Agathe Villanova passe quelques jours dans la maison familiale, dans le sud de la France, où sa sœur vit encore avec son mari et ses enfants. La femme de ménage de leur enfance est toujours là, et son fils Karim lui rend régulièrement visite. Récemment engagée en politique féministe, Agathe devient le sujet du film que Karim et son ami Michel souhaitent tourner sur elle. À partir de cette trame assez simple vont se tisser des liens familiaux, amoureux et amicaux, parfois attendus, parfois beaucoup plus surprenants. Forcément, les vieilles rancœurs, les souvenirs de famille, la mémoire historique et les blessures mal cicatrisées refont surface. Le film m’a beaucoup fait penser à Place publique : là encore, les relations entre les personnages, notamment entre les deux sœurs, comptent finalement davantage que l’histoire elle-même, qui sert surtout de prétexte pour explorer leurs liens, leurs frustrations et leurs non-dits. Tout se déroule au mois d’août, sous une pluie presque incessante. Cette météo donne au film son ton mélancolique et doux, un peu suspendu. Jaoui, dans le rôle d’Agathe Villanova, et Bacri, en Michel, retrouvent des personnages qui leur correspondent particulièrement bien. Un film tout en douceur avec quelques moments cocasses.

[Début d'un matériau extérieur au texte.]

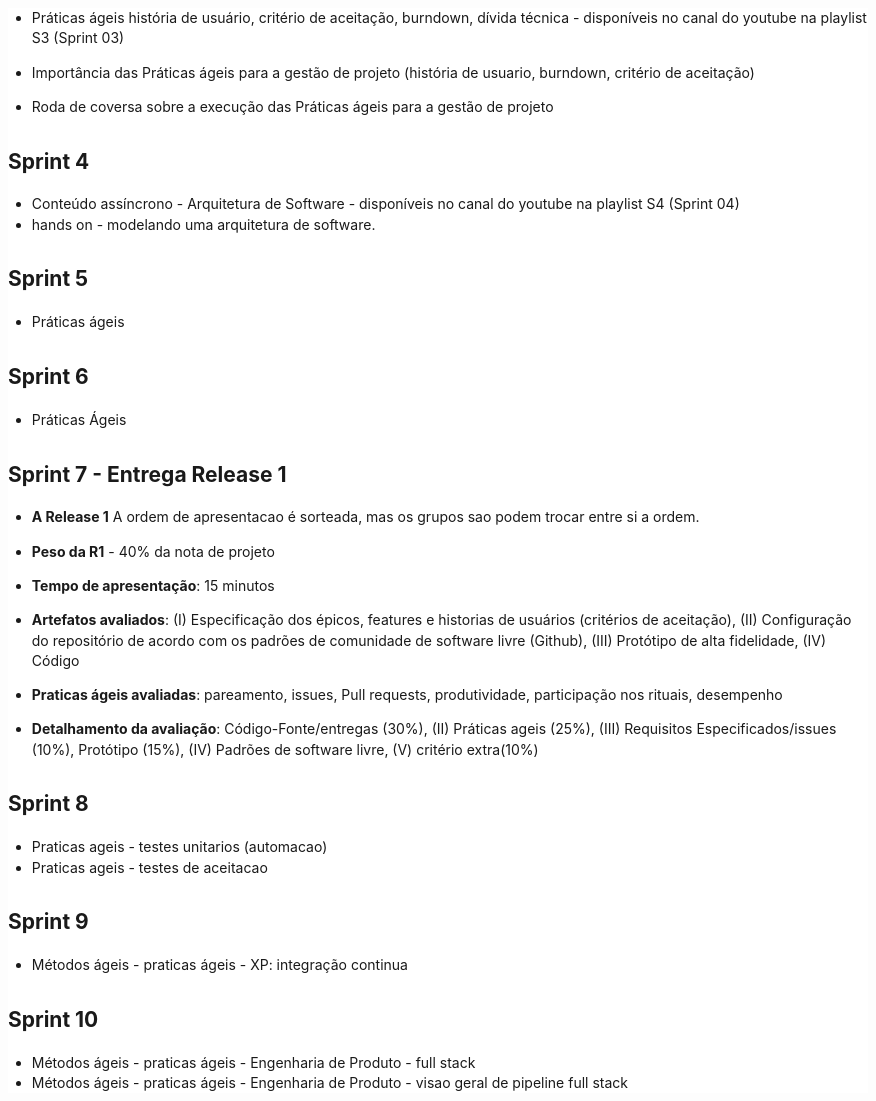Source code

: - Práticas ágeis  história de usuário, critério de aceitação, burndown, dívida técnica - disponíveis no canal do youtube na playlist  S3 (Sprint 03) 

- Importância das Práticas ágeis para a gestão de projeto (história de usuario, burndown, critério de aceitação)

- Roda de coversa sobre a execução das Práticas ágeis para a gestão de projeto 


## Sprint 4 

- Conteúdo assíncrono -  Arquitetura de Software - disponíveis no canal do youtube na playlist  S4 (Sprint 04) 
- hands on - modelando uma arquitetura de software. 


## Sprint 5

- Práticas ágeis
## Sprint 6

- Práticas Ágeis

## Sprint 7 - Entrega Release 1
- **A Release 1**  A ordem de apresentacao é sorteada, mas os grupos sao podem trocar entre si a ordem. 

- **Peso da R1** - 40% da nota de projeto

- **Tempo de apresentação**: 15 minutos 

- **Artefatos avaliados**: (I) Especificação dos épicos, features e  historias de usuários (critérios de aceitação), (II) Configuração do repositório de acordo com os padrões de comunidade de software livre (Github), (III) Protótipo de alta fidelidade, (IV) Código

- **Praticas ágeis avaliadas**: pareamento, issues, Pull requests, produtividade, participação nos rituais, desempenho

- **Detalhamento da avaliação**: Código-Fonte/entregas (30%), (II) Práticas ageis (25%), (III)  Requisitos Especificados/issues (10%), Protótipo (15%), (IV) Padrões de software livre, (V) critério extra(10%)


## Sprint 8
- Praticas ageis - testes unitarios (automacao)
- Praticas ageis - testes de aceitacao

## Sprint 9
- Métodos ágeis - praticas ágeis - XP: integração continua

## Sprint 10
- Métodos ágeis - praticas ágeis - Engenharia de Produto - full stack
- Métodos ágeis - praticas ágeis - Engenharia de Produto - visao geral de pipeline full stack
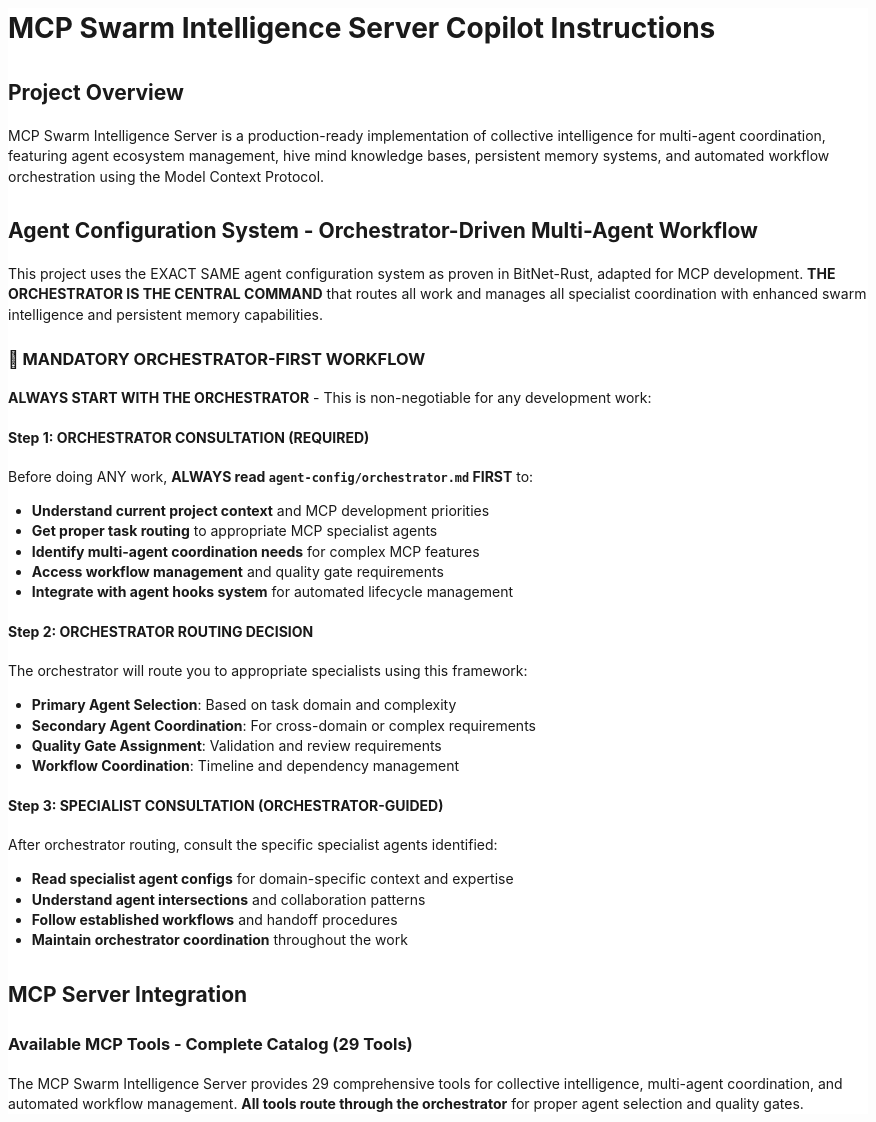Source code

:# MCP Swarm Intelligence Server Copilot Instructions

## Project Overview

MCP Swarm Intelligence Server is a production-ready implementation of collective intelligence for multi-agent coordination, featuring agent ecosystem management, hive mind knowledge bases, persistent memory systems, and automated workflow orchestration using the Model Context Protocol.

## Agent Configuration System - Orchestrator-Driven Multi-Agent Workflow

This project uses the EXACT SAME agent configuration system as proven in BitNet-Rust, adapted for MCP development. **THE ORCHESTRATOR IS THE CENTRAL COMMAND** that routes all work and manages all specialist coordination with enhanced swarm intelligence and persistent memory capabilities.

### 🎯 MANDATORY ORCHESTRATOR-FIRST WORKFLOW

**ALWAYS START WITH THE ORCHESTRATOR** - This is non-negotiable for any development work:

#### **Step 1: ORCHESTRATOR CONSULTATION (REQUIRED)**
Before doing ANY work, **ALWAYS read `agent-config/orchestrator.md` FIRST** to:
- **Understand current project context** and MCP development priorities
- **Get proper task routing** to appropriate MCP specialist agents
- **Identify multi-agent coordination needs** for complex MCP features
- **Access workflow management** and quality gate requirements
- **Integrate with agent hooks system** for automated lifecycle management

#### **Step 2: ORCHESTRATOR ROUTING DECISION**
The orchestrator will route you to appropriate specialists using this framework:
- **Primary Agent Selection**: Based on task domain and complexity
- **Secondary Agent Coordination**: For cross-domain or complex requirements
- **Quality Gate Assignment**: Validation and review requirements
- **Workflow Coordination**: Timeline and dependency management

#### **Step 3: SPECIALIST CONSULTATION (ORCHESTRATOR-GUIDED)**
After orchestrator routing, consult the specific specialist agents identified:
- **Read specialist agent configs** for domain-specific context and expertise
- **Understand agent intersections** and collaboration patterns
- **Follow established workflows** and handoff procedures
- **Maintain orchestrator coordination** throughout the work

## MCP Server Integration

### Available MCP Tools - Complete Catalog (29 Tools)

The MCP Swarm Intelligence Server provides 29 comprehensive tools for collective intelligence, multi-agent coordination, and automated workflow management. **All tools route through the orchestrator** for proper agent selection and quality gates.
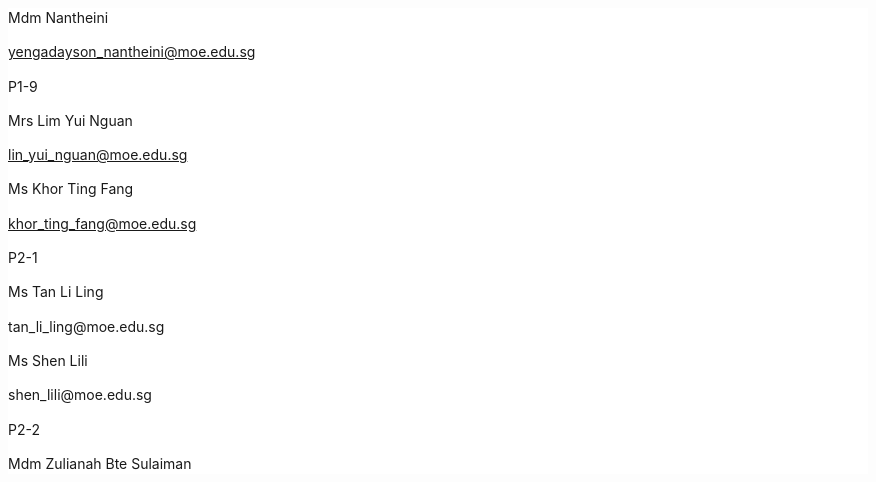 <tr>
<td rowspan="1" colspan="1">
<p>Mdm Nantheini</p>
</td>
<td rowspan="1" colspan="1">
<p><a href="mailto:yengadayson_nantheini@moe.edu.sg" rel="noopener noreferrer nofollow" target="_blank">yengadayson_nantheini@moe.edu.sg</a>
</p>
</td>
</tr>
<tr>
<td rowspan="1" colspan="1">
<p>P1-9</p>
</td>
<td rowspan="1" colspan="1">
<p>Mrs Lim Yui Nguan</p>
</td>
<td rowspan="1" colspan="1">
<p><a href="mailto:lin_yui_nguan@moe.edu.sg" rel="noopener noreferrer nofollow" target="_blank">lin_yui_nguan@moe.edu.sg</a>
</p>
</td>
</tr>
<tr>
<td rowspan="1" colspan="1">
<p></p>
</td>
<td rowspan="1" colspan="1">
<p>Ms Khor Ting Fang</p>
</td>
<td rowspan="1" colspan="1">
<p><a href="mailto:khor_ting_fang@moe.edu.sg" rel="noopener noreferrer nofollow" target="_blank">khor_ting_fang@moe.edu.sg</a>
</p>
</td>
</tr>
<tr>
<td rowspan="2" colspan="1">
<p>P2-1</p>
</td>
<td rowspan="1" colspan="1">
<p>Ms Tan Li Ling&nbsp;&nbsp;</p>
</td>
<td rowspan="1" colspan="1">
<p><a rel="noopener noreferrer nofollow" target="_blank">tan_li_ling@moe.edu.sg</a>
</p>
</td>
</tr>
<tr>
<td rowspan="1" colspan="1">
<p>Ms Shen Lili</p>
</td>
<td rowspan="1" colspan="1">
<p><a rel="noopener noreferrer nofollow" target="_blank">shen_lili@moe.edu.sg</a>
</p>
</td>
</tr>
<tr>
<td rowspan="2" colspan="1">
<p>P2-2</p>
</td>
<td rowspan="1" colspan="1">
<p>Mdm Zulianah Bte Sulaiman</p>
</td>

“- J’en ai marre de ce temps. Ça fait quinze jours que c’est gris, qu’il pleut, que c’est plombé, on n’a pas eu cinq minutes de soleil. C’est déprimant, j’suis désolée. Je sais bien que toi ça t’atteint pas mais…
– Oui, parce que je m’en fous. C’est comme ça, qu’est-ce que tu veux qu’on y fasse.
– Rien, je sais, oui.
– En plus, à chaque fois tu te plains comme s’il faisait moche exprès contre toi, comme si, je sais pas moi, il y avait un dieu du climat qui t’en voulait personnellement.
– Y’a un dieu du climat qui m’en veut personnellement!”